143 stars 44 forks source link

[XPU][TritonGPUToLLVM] Use `llvm.func` attributes to express kernels ND-ranges #2770

Open victor-eds opened 2 days ago

victor-eds commented 2 days ago

Use llvm.func intel_reqd_sub_group_size to express sub-group size instead of triton_gen attributes that are later translated.

Replace triton_gen.max_work_group_size value type with dense array.

chengjunlu commented 2 days ago

The changes LGTM. But I am not sure about the reason of the old code. Let @whitneywhtsang to approve.

whitneywhtsang commented 2 days ago

There are some test_reduce failures, maybe due to changing from max_work_group_size to reqd_work_group_size?

victor-eds commented 2 days ago

There are some test_reduce failures, maybe due to changing from max_work_group_size to reqd_work_group_size?

Interesting. I'll look into that tomorrow.

whitneywhtsang commented 1 day ago

There are some test_reduce failures, maybe due to changing from max_work_group_size to reqd_work_group_size?

Interesting. I'll look into that tomorrow.

Confirmed it is due to changing from max_work_group_size to reqd_work_group_size. I modified main branch to use reqd_work_group_size, and I can observe the test_reduce failures.

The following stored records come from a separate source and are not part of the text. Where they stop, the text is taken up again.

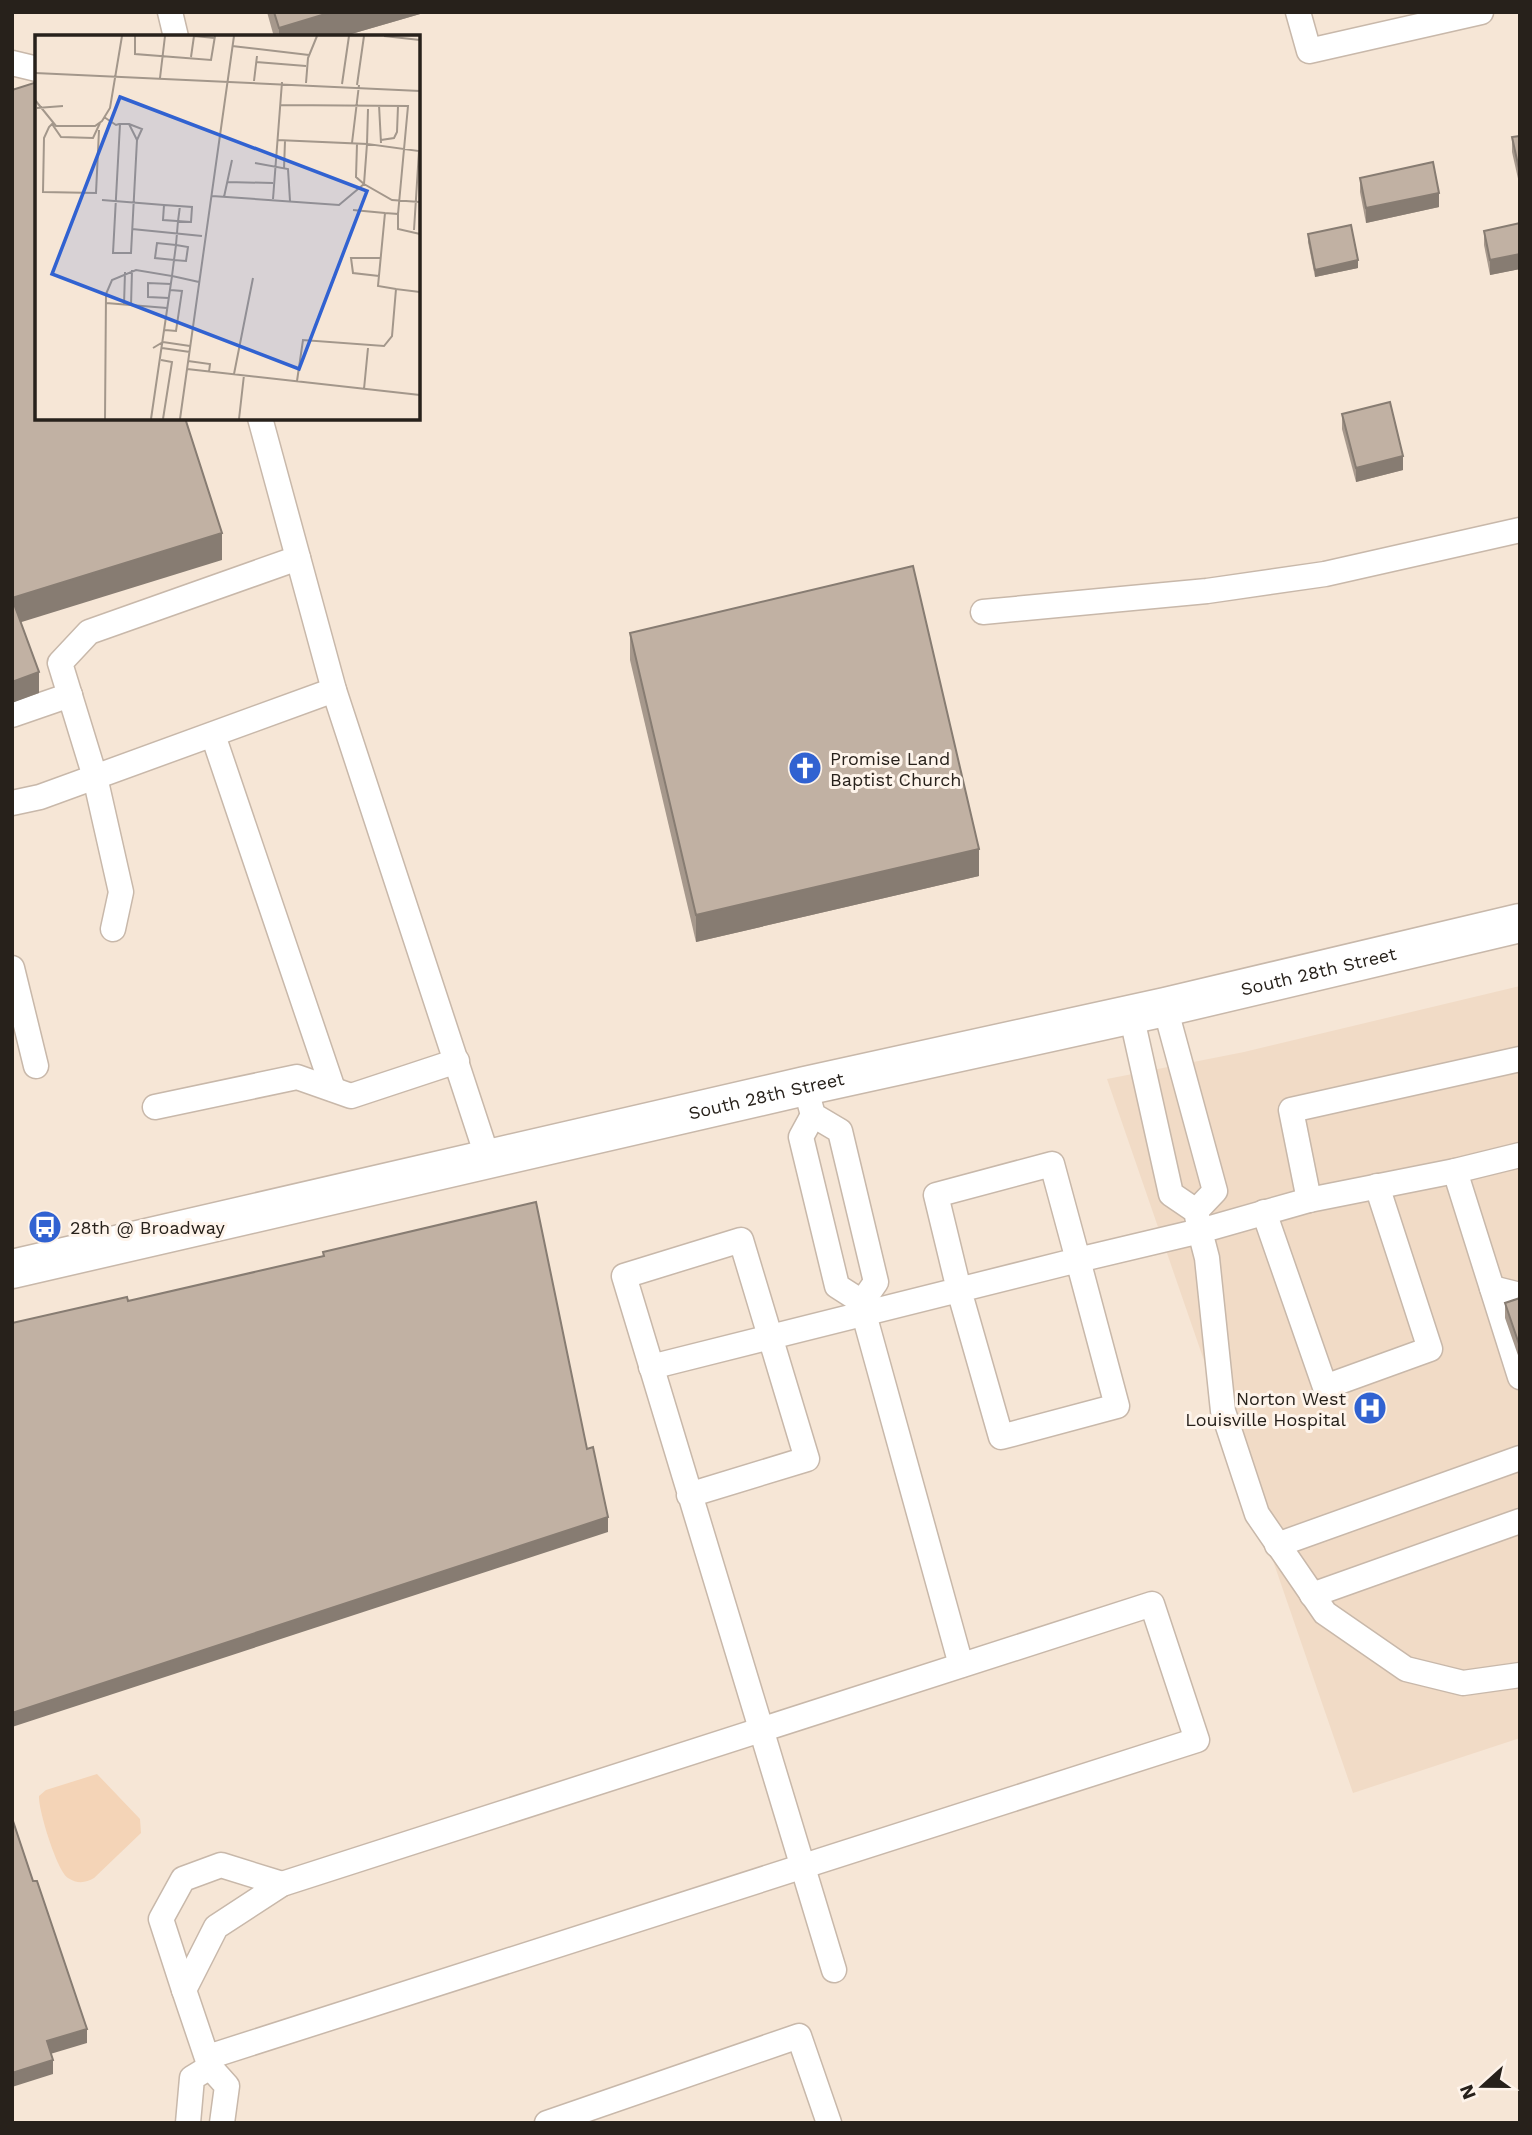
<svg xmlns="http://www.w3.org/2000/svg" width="1532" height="2135" font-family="'Work Sans',sans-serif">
<rect width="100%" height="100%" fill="#f6e6d6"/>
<path fill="#f1dbc6" d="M1520 986V1738L1353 1793 1107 1079 1244 1052Z"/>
<path fill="#f4d4b7" d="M97 1774 140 1819 141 1833 94 1878C86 1883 77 1884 68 1878 57 1871 38 1809 39 1796L46 1790Z"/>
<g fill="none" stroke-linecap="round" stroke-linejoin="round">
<defs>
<g id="service">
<path d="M170 12 176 37"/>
<path d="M1298 12 1309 51 1481 12"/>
<path d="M12 63 37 69"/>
<path d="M260 418 334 690 488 1159"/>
<path d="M983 612 1207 591 1325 574 1520 530"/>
<path d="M12 715 70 695"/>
<path d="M213 735 333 1089"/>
<path d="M12 803 40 797 334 690"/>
<path d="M113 929 121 892 95 777 60 663 89 632 298 558"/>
<path d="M12 968 36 1066"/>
<path d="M1165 1007 1215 1191 1196 1211"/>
<path d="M805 1086 813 1115 840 1131 876 1282 862 1302 864 1314 961 1665"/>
<path d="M155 1107 297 1077 351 1096 457 1061"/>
<path d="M813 1115 801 1137 837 1286 862 1302"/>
<path d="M1520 1155 1455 1171 1309 1200 1200 1231 1207 1258 1223 1411 1257 1514 1325 1613 1406 1669 1463 1683 1520 1675"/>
<path d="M1455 1171 1520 1377"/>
<path d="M1309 1200 1291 1110 1520 1059"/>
<path d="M1264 1212 1325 1387 1430 1349 1377 1186"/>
<path d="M1492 1288 1520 1295"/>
<path d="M651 1367C794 1332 936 1296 1078 1260L1117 1406 1001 1437 959 1290 936 1195 1052 1164 1078 1260 1200 1231 1196 1211 1171 1194 1131 1014"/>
<path d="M689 1495 807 1459 741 1240 624 1276 834 1970"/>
<path d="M1277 1545 1520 1458"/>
<path d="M1312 1595 1520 1521"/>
<path d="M184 1990 161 1919 183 1879 221 1865 282 1884"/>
<path d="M208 2057 1197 1740 1152 1604 282 1884 216 1927 184 1990 210 2067 227 2086 222 2123"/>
<path d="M188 2123 192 2078 210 2067"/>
<path d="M547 2123 799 2036 829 2123"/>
</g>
<g id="minor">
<path id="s1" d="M12 1269 805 1086 1165 1007 1520 923"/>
</g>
</defs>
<use href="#service" stroke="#c8b8aa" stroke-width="27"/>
<use href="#minor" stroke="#c8b8aa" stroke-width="41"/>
<use href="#service" stroke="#fff" stroke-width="24"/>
<use href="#minor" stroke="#fff" stroke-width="38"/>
</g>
<g fill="#a6988c">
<path d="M267 12H427L341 37H274Z"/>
<path d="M1520 136 1519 183 1512 152V137Z"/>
<path d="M1360 178 1439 207 1366 223 1360 192Z"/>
<path d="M1520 223V269L1490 275 1484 245V231Z"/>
<path d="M1308 234 1358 268 1315 277 1308 242Z"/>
<path d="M1342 414 1403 470 1356 482 1342 429Z"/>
<path d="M630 633 979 876 696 942 630 660Z"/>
<path d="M1520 1298V1361L1505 1318V1303Z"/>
</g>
<g fill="#877c72">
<path d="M332 12H427L341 37H279V28Z"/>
<path d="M1439 193V207L1366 223V208Z"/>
<path d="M1520 254V269L1490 275V260Z"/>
<path d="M1358 260V268L1315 277V270Z"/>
<path d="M1403 456V470L1356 482V468Z"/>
<path d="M222 533V560L12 625V598Z"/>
<path d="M39 672V693L12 703V682Z"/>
<path d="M979 849V876L696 942V915Z"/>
<path d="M14 1050V1071L12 1072V1051Z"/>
<path d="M608 1517V1532L12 1727V1713Z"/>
<path d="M87 2029V2043L47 2055V2041Z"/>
<path d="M53 2060V2074L12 2087V2073Z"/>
</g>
<g fill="#c1b1a3" stroke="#877c72" stroke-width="2">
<path d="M274 12H332L279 28Z"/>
<path d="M37 82V418H185L222 533 12 598V90Z"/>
<path d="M1520 136V169H1519L1512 137Z"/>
<path d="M1433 162 1439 193 1366 208 1360 178Z"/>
<path d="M1520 223V254L1490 260 1484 231Z"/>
<path d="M1351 225 1358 260 1315 270 1308 234Z"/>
<path d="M1390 402 1403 456 1356 468 1342 414Z"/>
<path d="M913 566 979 849 696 915 630 633Z"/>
<path d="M12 604H14L39 672 12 682Z"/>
<path d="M536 1202 587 1449 593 1447 608 1517 12 1713V1323L127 1297 128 1301 324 1256 323 1252Z"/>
<path d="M1520 1298V1347L1505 1303Z"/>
<path d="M12 1818 33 1881H37L87 2029 47 2041 53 2060 12 2073Z"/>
</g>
<defs>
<symbol id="church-disc" viewBox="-11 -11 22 22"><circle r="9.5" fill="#3162d1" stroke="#fef4eb"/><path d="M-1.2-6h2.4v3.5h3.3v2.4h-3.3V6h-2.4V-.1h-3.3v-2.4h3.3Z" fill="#fff"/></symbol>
<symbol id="bus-disc" viewBox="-11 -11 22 22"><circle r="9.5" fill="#3162d1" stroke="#fef4eb"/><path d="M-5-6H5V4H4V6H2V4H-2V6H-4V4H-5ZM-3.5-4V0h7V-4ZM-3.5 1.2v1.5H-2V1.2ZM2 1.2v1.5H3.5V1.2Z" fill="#fff"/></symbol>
<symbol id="hospital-disc" viewBox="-11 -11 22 22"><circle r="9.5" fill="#3162d1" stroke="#fef4eb"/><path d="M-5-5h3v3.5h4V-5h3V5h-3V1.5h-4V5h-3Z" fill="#fff"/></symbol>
</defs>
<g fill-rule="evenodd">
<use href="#church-disc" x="786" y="749" width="38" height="38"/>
<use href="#bus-disc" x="26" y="1208" width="38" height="38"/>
<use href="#hospital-disc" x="1351" y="1389" width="38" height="38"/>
</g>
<g text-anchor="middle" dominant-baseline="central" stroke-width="6" stroke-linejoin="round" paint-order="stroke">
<g font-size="18" fill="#27211b" stroke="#fef4eb" text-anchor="start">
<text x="830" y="758">Promise Land<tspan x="830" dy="21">Baptist Church</tspan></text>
<text x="70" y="1227">28th @ Broadway</text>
<text x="1346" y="1398" text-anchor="end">Norton West<tspan x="1346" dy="21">Louisville Hospital</tspan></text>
</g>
<g font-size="18" fill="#27211b" stroke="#fef4eb">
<text stroke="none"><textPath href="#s1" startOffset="1340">South 28th Street</textPath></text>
<text stroke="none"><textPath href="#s1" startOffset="774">South 28th Street</textPath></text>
</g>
</g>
<g transform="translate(35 35)">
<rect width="385" height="385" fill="#f6e6d6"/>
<path fill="none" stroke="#a3978b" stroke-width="2" d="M100 1V19L176 25 180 1M159 1 180 3M349 1 385 5M197 11 274 20M156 22 159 1M221 27 271 31M0 38 385 56M125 43 130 1M219 46 222 21M271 48 273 23 282 1M307 49 314 1M322 50 329 1M0 65 21 91H60L67 86 75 73 87 1M246 70 373 71 363 179M344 70 346 108M2 73 28 71M333 74 332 109 384 116 379 195M69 82 81 90 84 89H94L102 105 96 218H78L85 89M94 89 107 94 102 105M64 95 61 158 8 157 9 103 14 92 17 89 26 102 58 103 65 88M242 105 332 109 329 149 357 165 385 167M346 105 359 103 362 97 363 71M317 108 324 50M220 128 253 134 255 166M249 134 250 106M192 147 238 148M177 161 304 170 329 149 321 142 322 109M189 162 197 125M238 164 247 47M67 165 129 170 157 172 156 187 128 185 129 170M145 171 143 186 141 210 139 225 120 223 122 208 141 210 153 212 151 226 139 225 137 241 164 247M318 175 350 178M97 194 167 201M344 241 318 238 316 223H346M361 254 343 251 350 178 363 179V194L385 199M134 263 113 262V248L136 249M71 268 132 273M89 270 90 237M96 271 97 235M130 295 141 296 147 256 135 255M118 313 128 307 155 311M127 313 155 317M126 325 137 327 128 384M153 326 175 329 174 337M152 334 385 360M199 339 218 243M262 346 268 305 349 311 357 301 361 254 385 257M329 354 333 313M70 384 71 259 77 245 101 235 137 241 116 384M145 384 199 1M204 384 209 340"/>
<path fill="#3162d1" fill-opacity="0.15" stroke="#3162d1" stroke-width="3.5" d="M85 62 332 156 264 334 17 239Z"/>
<rect width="385" height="385" fill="none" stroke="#27211b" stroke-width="3.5"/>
</g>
<rect width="1532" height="2135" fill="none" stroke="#27211b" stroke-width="28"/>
<g transform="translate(1483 2086) rotate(249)" stroke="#fef4eb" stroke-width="5" paint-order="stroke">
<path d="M0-5L12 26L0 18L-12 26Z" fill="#27211b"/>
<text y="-10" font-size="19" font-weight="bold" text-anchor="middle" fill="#27211b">N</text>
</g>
</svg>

victor-eds commented 1 day ago

Confirmed it is due to changing from max_work_group_size to reqd_work_group_size. I modified main branch to use reqd_work_group_size, and I can observe the test_reduce failures.

Interesting. I'll take a look.

victor-eds commented 1 day ago

Interesting. I'll take a look.

@whitneywhtsang @etiotto Apparently not setting anything at all fixes crashes. I'd go with this for now, get this merged to get going and open an investigation ticket to tackle ASAP. The reqd_work_group_size attribute may be helpful for codegen and improve performance after all and I'd say we want to use that.

My guess is we're modifying the number of warps or warp size at some point during this lowering process and this mismatch leads to crashes.

Does this course of action sound good?

victor-eds commented 11 hours ago

I'll restore back max_work_group_size and file a ticket to use reqd_work_group_size when we find out what's the matter here

victor-eds commented 10 hours ago

I will keep the dense array specification for max_work_group_size as this has no impact, I had already done it and it will make the change to llvm.func's reqd_work_group_size easier.